Bayan H., tıbbi geçmişini aldıktan sonra, sağlığının her zaman stabil olduğunu, ciddi bir hastalığı olmadığını, ancak son zamanlarda aniden çok fazla baş ağrısı çektiğini söyledi. Ağrı, başının tepesinden alnının arkasına kadar hafifti ve daha sonra şiddetlendi, baş dönmesiyle birlikte yaklaşık 4 hafta sürdü. Yaklaşık 7 gün boyunca bir sağlık kuruluşunda muayene edildi ve yatarak tedavi gördü, ancak semptomlarında iyileşme olmadı ve kötüleşme belirtileri gösterdi. Muayene için Xuyen A Long An Genel Hastanesi'ne gitmeye karar verdi.
10 Ağustos'ta, Xuyen A Long An Hastanesi'nden uzman doktor Vo Ba Thach, kapsamlı bir muayene ve burun endoskopisi sonucunda hasta H.'nin sol Rossemuler fossasında nazofarenks kanseri şüphesiyle bir tümör tespit edildiğini söyledi. MR sonuçları, sol nazofarenks mukozasında ve sol sfenoid sinüste anormal bir tümör olduğunu gösterdi. Tanıyı doğrulamak için hastaya patolojik anatomi biyopsisi yapıldı.
Patoloji sonucu hastanın nazofarenks kanseri olduğu belirlendi.
5 günlük yoğun tedavinin ardından Bayan H.'nin klinik durumu stabilize oldu, baş ağrısı ve baş dönmesi semptomları ortadan kalktı ve eskisi gibi normal aktivitelerine dönebildi. Ancak patoloji sonuçları beklendiği gibi çıkmadı ve kendisine nazofarenks kanseri teşhisi kondu.

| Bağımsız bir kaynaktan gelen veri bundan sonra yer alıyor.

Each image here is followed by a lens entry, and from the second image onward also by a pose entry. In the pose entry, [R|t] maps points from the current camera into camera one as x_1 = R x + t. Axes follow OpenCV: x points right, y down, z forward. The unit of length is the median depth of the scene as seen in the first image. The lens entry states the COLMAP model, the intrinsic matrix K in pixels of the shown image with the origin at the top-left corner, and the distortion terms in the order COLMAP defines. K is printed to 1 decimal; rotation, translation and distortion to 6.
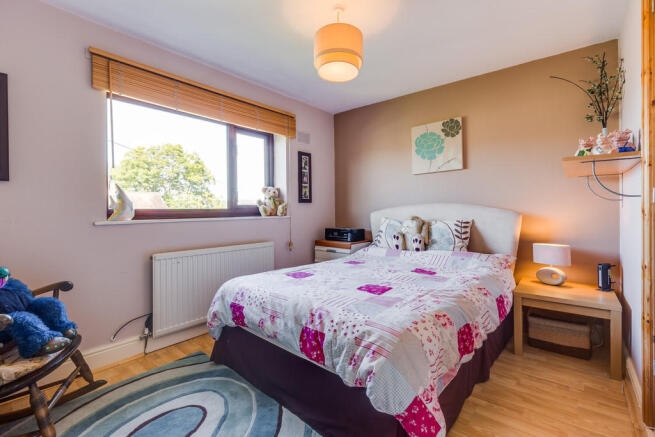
lens RADIAL K [[296.4, 0, 329.9], [0, 296.4, 204.0], [0, 0, 1]] dist [0.001737, -0.000133]
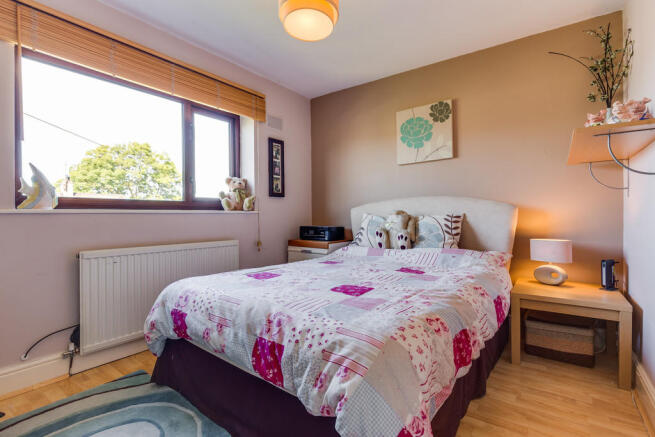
lens RADIAL K [[308.4, 0, 329.5], [0, 308.4, 210.8], [0, 0, 1]] dist [-0.003041, 0.000122]
pose [[0.998418, 0.001590, 0.056213, 0.032459], [-0.001721, 0.999996, 0.002278, 0.053500], [-0.056209, -0.002371, 0.998416, 0.123406]]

Sadece birkaç haftalık baş ağrılarının ardından kanser teşhisinin aniden konması, Bayan H. ve ailesini perişan etti. Doktor ekibi onu cesaretlendirdi, durumunu açıkladı ve tedavi için bir sonraki adımı attı.
Dr. Vo Ba Thach, "Sürekli baş ağrısı, burun tıkanıklığı, kulak çınlaması, burun kanaması veya boyunda alışılmadık lenf düğümleri gibi semptomlar yaşayan kişiler, öznel davranmamalı ve herhangi bir hastalığı erken teşhis etmek için derhal bir doktora başvurmalıdır. Aynı zamanda, herhangi bir hastalığı erken teşhis etmek ve tedavi sürecini daha olumlu hale getirmek için her 6 ayda bir KBB endoskopisi yapılmalıdır," diye öneriyor.